Charlie Catlett

Updated March 2011

Charlie Catlett is a Senior Computer Scientist at Argonne National Laboratory, a U.S. Department of Energy scientific research laboratory. Catlett is also a Senior Fellow at the Computation Institute of the University of Chicago and Argonne National Laboratory, and a Visiting Artist at the School of the Art Institute of Chicago. His current research focus areas include cyber security and privacy, mobile devices and social networks, and the use of mobile and embedded computing to create intelligent infrastructure. He served as Argonne’s Chief Information Officer from 2007-2011.

From 2004 through 2007 he was director of the TeraGrid Initiative, a national-scale facility supported by the National Science Foundation.

In 1999 Charlie co-founded the Global Grid Forum, (now Open Grid Forum) serving as its founding chair from October 1999 through September 2004. Concurrently, he directed the State of Illinois funded I-WIRE optical network project, deploying dark fiber and transport infrastructure to ten institutions in Illinois. I-WIRE today provides over 200 Gb/s of lambda and dark fiber resources to major projects including TeraGrid, the Starlight international optical network hub, Optiputer, and ESnet.

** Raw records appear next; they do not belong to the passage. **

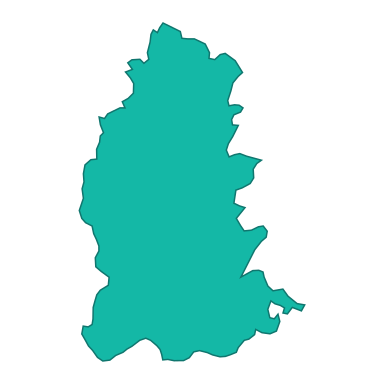 Conselheiro Mairinck, Paraná, Brazil
{"feature_id": "56859067B52916325925510", "entity_name": "Conselheiro Mairinck", "entity_type": "district", "adm_level": 2, "iso_a3": "BRA", "parent_name": "Brazil", "parent_adm1": "Paraná", "projection": "natural_earth1", "projection_center": [-50.121, -23.586], "detail": "fine", "context": "isolated", "style": "filled", "palette": "teal", "viewbox_px": 384, "rotation_deg": 0, "n_neighbors": 0, "source": "geoboundaries", "source_scale": "gbopen_adm2", "svg_char_len": 2167}
<svg xmlns="http://www.w3.org/2000/svg" viewBox="0 0 384 384"><path d="M243.0,107.9L239.1,105.2L234.5,104.8L229.0,105.8L227.7,100.6L230.9,90.8L232.9,82.9L238.2,76.4L242.5,72.5L235.2,60.7L225.2,53.4L220.2,54.6L214.8,59.6L209.0,58.4L209.5,52.7L205.2,44.0L194.4,38.9L187.9,38.9L181.9,38.3L180.3,31.5L163.0,23.0L159.7,27.7L157.4,32.6L153.3,29.9L151.0,34.3L150.1,42.1L147.4,52.7L148.8,59.3L143.9,63.3L139.9,59.3L131.9,59.8L127.8,62.8L132.4,69.4L125.5,72.0L130.3,77.8L133.7,83.5L133.4,93.2L128.2,98.4L122.3,101.7L125.0,107.9L120.0,107.9L114.2,110.7L107.7,113.9L104.5,118.5L99.1,117.0L100.4,124.8L103.5,132.7L100.3,136.0L99.6,142.2L96.6,149.3L96.8,159.1L90.9,159.7L85.0,164.9L83.4,173.8L84.0,181.9L82.1,188.8L83.4,198.3L79.3,210.5L81.8,218.4L85.6,222.7L92.1,226.0L93.7,233.7L96.4,239.4L98.9,246.0L98.9,251.0L95.3,257.8L95.8,266.8L101.3,271.5L109.1,277.2L108.3,285.3L100.3,290.2L96.8,294.8L95.1,300.5L93.2,307.4L93.0,319.1L92.1,324.5L88.2,326.9L83.2,326.1L81.8,334.0L84.9,339.4L88.5,346.0L92.6,350.4L97.5,357.4L102.8,361.0L109.9,360.1L115.8,355.4L123.0,352.3L127.1,349.0L131.9,346.3L139.7,340.3L145.8,338.2L150.6,340.3L156.9,345.7L160.1,349.5L161.7,354.5L162.8,359.9L167.8,359.4L174.1,360.7L179.2,360.6L183.5,360.6L189.3,357.7L193.7,351.9L199.5,350.6L207.4,352.6L212.6,354.9L220.0,356.8L225.4,356.4L230.4,354.7L236.3,352.3L238.2,347.6L244.3,340.3L248.9,339.1L254.6,334.6L255.7,329.4L262.0,332.7L270.0,333.8L276.4,331.1L279.8,321.5L278.0,314.2L274.3,318.8L269.8,317.7L267.8,309.3L270.9,300.9L275.0,303.8L280.3,305.4L284.5,307.9L283.0,313.0L287.4,313.9L292.3,307.4L301.4,310.9L304.7,304.9L297.1,303.6L288.0,296.2L282.9,289.1L273.0,290.8L267.9,286.1L264.1,277.1L263.0,272.0L258.8,270.3L252.8,270.6L240.9,277.1L250.4,258.4L254.8,249.7L261.4,241.3L266.2,237.2L267.2,231.2L263.2,226.0L258.4,226.8L251.4,230.2L244.1,230.9L240.6,225.7L236.3,218.4L245.0,207.6L239.5,205.9L233.9,203.2L235.9,190.1L242.1,187.9L250.2,183.5L253.7,177.9L253.2,169.2L256.8,163.5L261.4,160.2L246.6,156.2L239.8,153.6L234.5,154.7L229.1,156.9L226.3,150.1L228.4,143.6L232.7,136.6L238.3,125.4L232.5,124.9L231.6,119.6L233.9,114.8L240.5,112.1L243.0,107.9Z" fill="#14b8a6" stroke="#0f766e" stroke-width="1.5"/></svg>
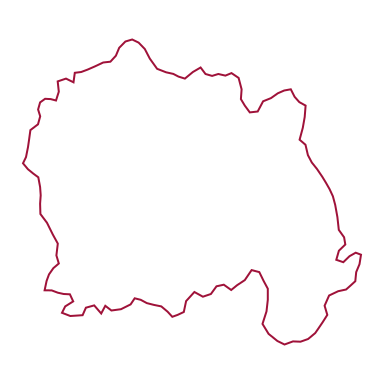 Matias Barbosa, Minas Gerais, Brazil
{"feature_id": "56859067B96954562093001", "entity_name": "Matias Barbosa", "entity_type": "district", "adm_level": 2, "iso_a3": "BRA", "parent_name": "Brazil", "parent_adm1": "Minas Gerais", "projection": "equal_earth", "projection_center": [-43.306, -21.87], "detail": "fine", "context": "isolated", "style": "outline", "palette": "rose", "viewbox_px": 384, "rotation_deg": 0, "n_neighbors": 0, "source": "geoboundaries", "source_scale": "gbopen_adm2", "svg_char_len": 1877}
<svg xmlns="http://www.w3.org/2000/svg" viewBox="0 0 384 384"><path d="M111.4,310.5L121.0,309.2L130.6,304.4L134.7,298.3L140.7,299.8L146.8,303.1L153.9,304.9L161.3,306.4L167.6,311.7L172.3,316.8L177.6,314.9L183.8,312.0L186.1,301.1L194.4,292.0L202.9,296.7L210.9,294.0L216.5,286.3L223.8,284.7L231.2,290.0L237.1,285.2L244.8,280.1L251.6,270.1L259.3,272.1L263.6,280.9L267.8,288.7L267.8,299.8L266.5,311.4L262.5,323.9L268.6,333.9L277.4,341.0L284.5,344.5L293.0,341.4L300.5,341.7L308.1,339.0L315.2,333.1L318.8,327.9L322.6,322.3L327.3,314.9L324.6,305.7L329.1,295.5L338.2,291.2L346.1,289.5L350.6,285.5L355.3,281.2L356.2,272.1L359.5,264.2L361.0,254.7L355.7,252.7L349.5,256.2L343.3,262.2L336.3,259.8L338.9,250.7L345.3,244.5L344.1,237.3L338.8,229.9L337.4,217.1L335.2,204.9L332.9,196.3L329.5,189.0L325.9,182.7L322.3,176.8L317.0,169.0L311.8,162.5L307.9,155.1L305.5,144.8L299.6,139.7L302.8,127.8L304.7,117.0L305.6,105.6L299.3,102.1L294.6,96.8L290.8,89.3L284.2,90.5L277.8,93.3L271.0,98.1L263.1,101.3L257.7,111.5L249.8,112.4L244.8,105.6L240.9,99.1L241.6,89.3L238.6,77.9L231.5,73.1L225.4,75.6L218.3,74.0L212.1,75.9L205.5,74.0L200.6,67.5L192.9,72.0L184.9,78.6L178.5,76.6L173.3,73.9L166.1,72.3L157.1,68.8L149.8,58.6L144.8,49.0L138.6,42.6L132.2,39.5L125.4,41.5L119.2,47.8L115.9,55.7L110.4,61.7L103.2,62.5L94.7,66.5L87.6,69.6L81.2,72.0L74.8,72.8L73.5,82.3L66.0,78.6L57.7,81.4L58.8,91.7L56.0,100.5L50.7,99.1L45.1,98.8L40.1,102.4L38.1,109.5L40.2,116.3L38.0,124.3L30.4,130.1L29.1,139.5L28.0,147.1L26.0,157.1L23.0,163.3L28.0,169.3L33.3,173.6L38.3,177.3L40.1,187.0L40.7,195.3L40.1,203.7L40.4,214.0L47.0,222.8L52.8,234.5L57.8,243.6L56.4,255.4L58.8,263.5L53.4,268.1L49.0,274.4L46.6,280.9L44.6,290.3L51.7,290.4L57.8,292.7L63.7,294.0L69.9,294.3L73.2,301.4L65.2,306.4L62.0,312.8L70.3,316.0L82.6,315.2L85.9,307.7L94.2,305.4L101.2,313.5L105.3,305.8L111.4,310.5Z" fill="none" stroke="#9f1239" stroke-width="2"/></svg>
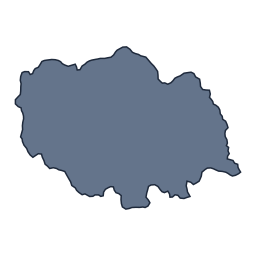 the district of Carmo da Mata, Minas Gerais, Brazil
{"feature_id": "56859067B40165996616507", "entity_name": "Carmo da Mata", "entity_type": "district", "adm_level": 2, "iso_a3": "BRA", "parent_name": "Brazil", "parent_adm1": "Minas Gerais", "projection": "albers", "projection_center": [-44.883, -20.561], "detail": "fine", "context": "isolated", "style": "filled", "palette": "slate", "viewbox_px": 256, "rotation_deg": 0, "n_neighbors": 0, "source": "geoboundaries", "source_scale": "gbopen_adm2", "svg_char_len": 2743}
<svg xmlns="http://www.w3.org/2000/svg" viewBox="0 0 256 256"><path d="M219.8,110.0L218.3,107.2L215.8,105.2L213.4,104.1L212.7,101.4L211.2,99.3L209.5,97.4L210.3,94.0L209.4,90.2L205.9,90.0L202.6,89.5L200.5,86.4L200.3,83.3L199.6,79.2L195.6,76.9L193.9,73.6L191.1,72.2L188.6,72.5L184.0,73.2L180.3,75.8L177.0,77.1L174.8,78.3L173.1,80.6L171.0,82.7L167.8,84.2L164.8,82.9L162.3,83.1L160.5,81.5L158.1,79.0L158.0,75.2L157.6,71.4L155.8,68.7L153.8,66.0L151.2,63.4L148.4,60.1L145.8,57.1L143.1,56.4L140.7,55.8L138.4,54.4L135.4,53.6L132.4,52.3L130.0,49.3L126.6,46.9L122.8,47.1L119.6,48.8L117.1,50.2L115.5,52.0L113.6,55.0L111.0,57.2L107.6,57.8L104.8,58.4L100.3,58.4L97.8,59.0L95.4,59.4L91.8,60.1L89.4,60.9L87.0,62.2L84.9,64.2L82.1,66.0L80.0,69.7L77.2,70.0L76.5,66.9L75.2,64.2L71.8,65.2L68.2,66.3L64.5,64.9L62.2,63.6L60.6,61.7L58.4,60.5L55.2,59.7L51.8,59.5L49.3,59.8L46.9,60.1L44.3,60.5L41.9,61.5L40.0,64.7L38.3,67.3L35.2,68.6L33.7,70.7L32.6,73.6L30.2,74.5L28.5,71.7L24.6,71.6L22.1,72.6L20.7,76.5L20.3,80.3L21.1,83.7L20.8,86.8L20.7,91.1L20.3,94.5L17.9,97.0L15.4,99.7L15.4,103.9L18.2,106.6L21.1,107.9L21.5,110.6L22.7,112.9L23.5,116.0L23.6,118.9L22.8,122.3L22.4,125.7L22.6,129.6L21.6,133.2L20.6,136.9L22.1,138.9L22.5,141.6L24.0,145.2L26.7,148.5L28.0,151.8L30.2,155.0L32.9,157.3L35.7,155.4L38.3,153.7L41.5,154.1L42.3,157.1L44.0,160.7L45.1,164.2L47.5,166.1L49.7,168.5L53.3,167.7L56.6,168.5L58.8,169.8L61.8,170.5L64.8,171.5L66.7,175.0L68.9,178.9L70.6,181.8L71.8,185.5L75.3,187.9L76.6,190.3L78.7,192.3L82.1,194.7L85.0,193.9L87.5,195.3L89.7,196.5L92.9,196.3L95.0,194.9L98.6,194.9L100.8,196.4L103.2,195.8L103.6,192.1L105.4,189.3L108.2,187.7L110.7,186.6L113.4,186.9L114.3,190.2L116.0,192.7L118.8,193.6L121.2,195.6L121.0,199.7L121.4,203.6L122.4,206.9L125.8,209.1L129.1,208.5L131.9,207.5L135.9,207.3L139.7,207.4L142.8,207.0L145.1,207.5L147.9,206.1L149.9,202.8L148.4,200.1L146.0,197.2L146.7,193.1L147.6,190.0L148.5,186.4L151.0,185.0L154.8,184.7L158.0,186.5L160.1,189.5L162.0,191.7L164.4,192.6L167.8,191.2L169.5,193.9L170.0,197.2L172.5,197.0L175.0,194.8L177.9,195.3L180.2,198.1L184.0,198.5L187.0,197.4L190.0,196.5L188.8,194.2L187.5,192.0L187.0,189.0L186.2,185.8L187.0,181.2L190.8,182.2L193.4,184.5L195.9,183.2L199.1,181.2L200.3,178.6L201.3,176.1L201.9,172.2L205.1,169.5L207.3,168.1L210.8,167.9L213.5,168.8L215.8,169.9L218.6,171.1L222.3,171.4L225.8,172.2L228.0,173.4L230.1,174.9L232.4,176.0L235.5,175.3L238.6,173.7L240.6,172.1L239.2,169.8L238.0,167.4L237.7,164.3L234.6,163.2L233.0,160.5L230.6,159.8L227.3,158.9L227.6,156.0L229.2,153.7L228.0,150.9L228.6,147.4L226.4,145.7L227.4,143.1L226.9,139.7L225.2,136.6L224.9,133.5L225.4,130.5L228.0,127.7L227.0,124.4L225.6,121.2L222.7,119.3L222.2,116.2L220.3,113.9L219.8,110.0Z" fill="#64748b" stroke="#1e293b" stroke-width="1.5"/></svg>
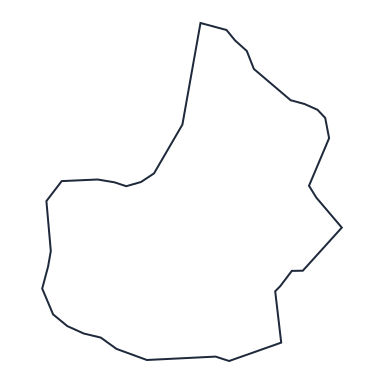 outline of Puconci
{"feature_id": "SVN-929", "entity_name": "Puconci", "entity_type": "Municipality", "adm_level": 1, "iso_a3": "SVN", "parent_name": "Slovenia", "parent_adm1": "", "projection": "natural_earth1", "projection_center": [16.132, 46.76], "detail": "fine", "context": "isolated", "style": "outline", "palette": "slate", "viewbox_px": 384, "rotation_deg": 0, "n_neighbors": 0, "source": "natural_earth", "source_scale": "10m", "svg_char_len": 569}
<svg xmlns="http://www.w3.org/2000/svg" viewBox="0 0 384 384"><path d="M126.2,186.2L141.0,182.0L154.0,173.4L182.4,124.6L200.5,23.0L226.5,30.0L235.0,40.4L246.8,51.0L253.9,69.0L290.6,100.2L304.5,104.0L317.5,109.8L325.2,117.9L329.1,138.2L309.0,185.8L316.4,197.7L341.8,227.6L302.8,270.7L291.8,270.9L280.3,286.1L275.2,291.3L281.2,342.6L229.1,361.0L215.6,356.6L146.9,360.0L116.5,348.9L100.8,337.6L83.7,333.5L67.3,326.1L53.1,314.4L42.2,288.6L48.1,266.5L50.8,251.0L46.4,201.1L61.7,181.1L97.6,179.5L114.4,182.3L126.2,186.2Z" fill="none" stroke="#1e293b" stroke-width="2"/></svg>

Prior to joining Argonne in 2000, Charlie was Chief Technology Officer at the National Center for Supercomputing Applications (NCSA). As part of the original team that established NCSA in 1985, Charlie participated in design, deployment, and evolution of NSFNET, which was one of several early national networks that collectively evolved into today's Internet. Beginning in 1992 his team designed and operated NCSAs web infrastructure during the exponential growth of the web following NCSA's release of the Mosaic web browser.

With Larry Smarr, Charlie co-authored a seminal paper in 1992, "Metacomputing," in the Communications of the ACM, which contributed to the concept of Grid computing.